2. EXTRA PICKLES: A new craze swept through Palo Alto's parks and playgrounds this year: pickleball. Championed by a growing contingent of local seniors, the paddle-and-ball sport saw its City Hall clout grow exponentially this year. Palo Alto's new parks master plan acknowledged pickleball as the next big thing and pledged to find new pickleball courts. In November, the council passed a special City Council resolution in honor of pickleball. More importantly for fans of the sport, the city is now preparing to convert tennis courts at Mitchell Park for pickleball use, thus cementing the sport's new dominance in the local field of recreation.
3. HIGH TIMES: In theory, Palo Alto's elected leaders support legalized marijuana and hate the failed "war on drugs." But bring up the idea of local pot shops, and things get fuzzy real fast. This year, the City Council wrestled yet again with the question of whether to ban pot dispensaries, which would otherwise become legal in January. While voters overwhelmingly supported Proposition 64 in November 2016, paving the way for legal pot, council members agreed that they don't want legalized pot on their streets. To that end, they adopted a permanent ban on pot shops (replacing the temporary one that preceded it) and agreed that Palo Alto would be better off letting cities like Mountain View and Santa Clara take the initiative on this "green" issue.
4. iDELIVER: Don't be surprised if you now find yourself sharing sidewalk space with a robot or two. Palo Alto has received several inquiries this year from autonomous-robot operators who want to bring their technology to local streets. In October, the City Council approved a pilot program with a set of rules that these vendors will need to agree to. These include a speed limit of 3.5 feet per second (or 2.4 mph) and a requirement that these robots be monitored at all times by their human overlords. The pilot program will expire at the end of 2018.

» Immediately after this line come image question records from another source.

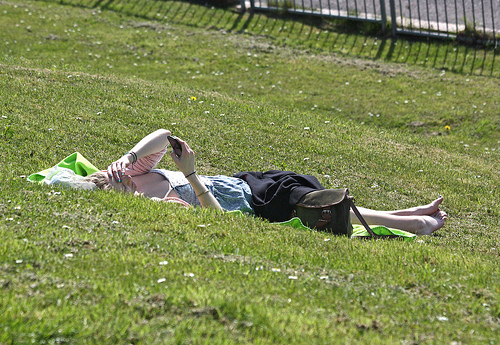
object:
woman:
[40, 128, 449, 235]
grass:
[3, 0, 498, 343]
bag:
[290, 186, 381, 238]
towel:
[26, 151, 419, 238]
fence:
[245, 0, 498, 80]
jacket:
[233, 170, 325, 223]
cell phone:
[166, 135, 182, 157]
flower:
[303, 126, 310, 131]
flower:
[96, 111, 103, 116]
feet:
[413, 210, 448, 234]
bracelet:
[196, 190, 211, 197]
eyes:
[116, 170, 127, 192]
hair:
[46, 167, 116, 191]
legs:
[351, 206, 448, 235]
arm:
[183, 170, 222, 209]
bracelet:
[185, 171, 196, 178]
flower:
[189, 95, 197, 101]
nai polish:
[116, 179, 120, 183]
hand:
[106, 153, 131, 183]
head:
[86, 170, 137, 195]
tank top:
[146, 168, 253, 215]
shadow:
[56, 0, 499, 79]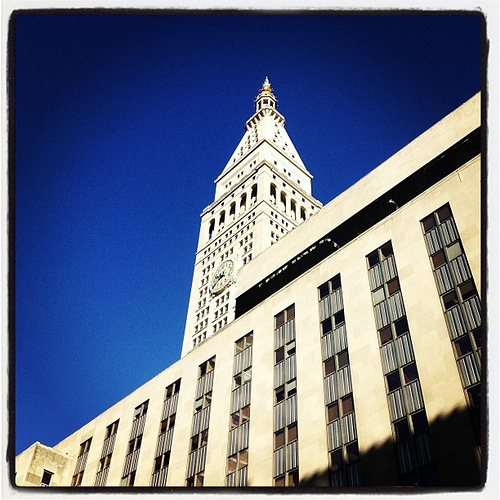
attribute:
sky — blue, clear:
[19, 32, 201, 211]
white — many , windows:
[17, 71, 487, 489]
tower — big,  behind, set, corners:
[179, 72, 339, 366]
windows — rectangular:
[312, 261, 359, 492]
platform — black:
[234, 89, 486, 324]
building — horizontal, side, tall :
[34, 80, 469, 486]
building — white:
[79, 189, 422, 439]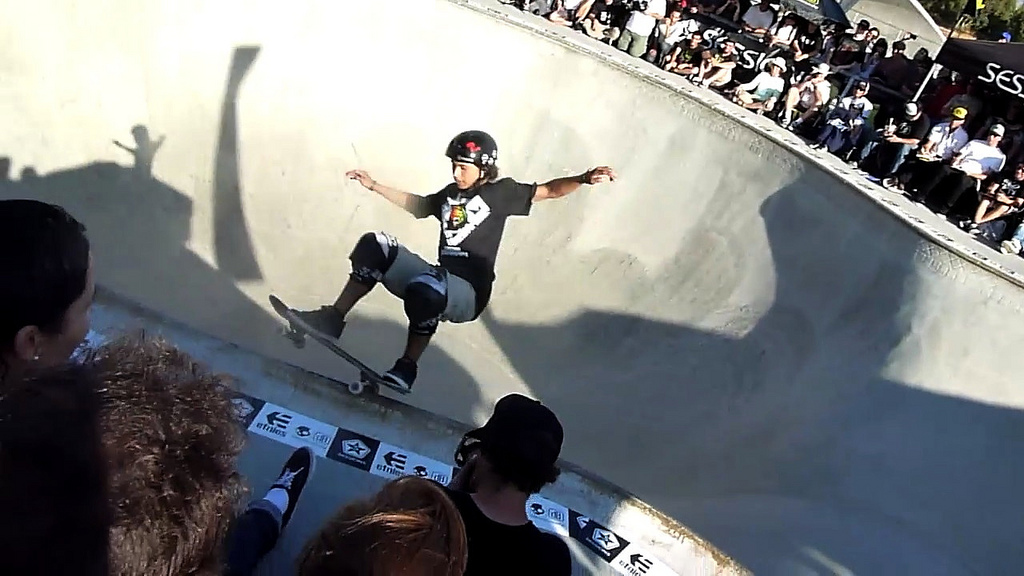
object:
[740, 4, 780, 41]
person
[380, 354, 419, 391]
shoe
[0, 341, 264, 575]
person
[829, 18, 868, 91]
person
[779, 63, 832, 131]
person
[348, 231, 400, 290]
knee pad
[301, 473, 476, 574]
person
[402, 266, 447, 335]
knee pad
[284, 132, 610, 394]
man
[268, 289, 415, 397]
skate boarder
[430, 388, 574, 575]
person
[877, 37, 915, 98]
person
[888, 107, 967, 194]
person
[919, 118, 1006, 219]
person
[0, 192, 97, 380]
person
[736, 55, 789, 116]
person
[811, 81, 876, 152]
person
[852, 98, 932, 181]
person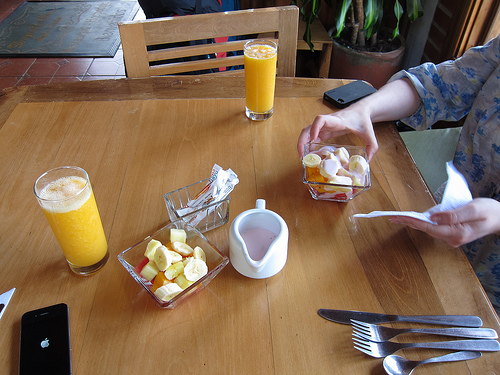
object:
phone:
[323, 80, 378, 106]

5. THE TESLA OF TRASH: Nothing screams "This is so Palo Alto!" like an all-electric garbage truck. The colossal vehicle made its debut this fall and, if things go well, may soon become a staple of the city's trash-truck fleet. In late November, the city unveiled the new truck, manufactured by the company BYD, and began running its first routes on local streets. Though it's considerably more expensive than the diesel-fueled truck ($400,000 versus about $300,000), officials expect the vehicle to save the city about 6,000 gallons of diesel per year and cut emissions by 72 metric tons annually.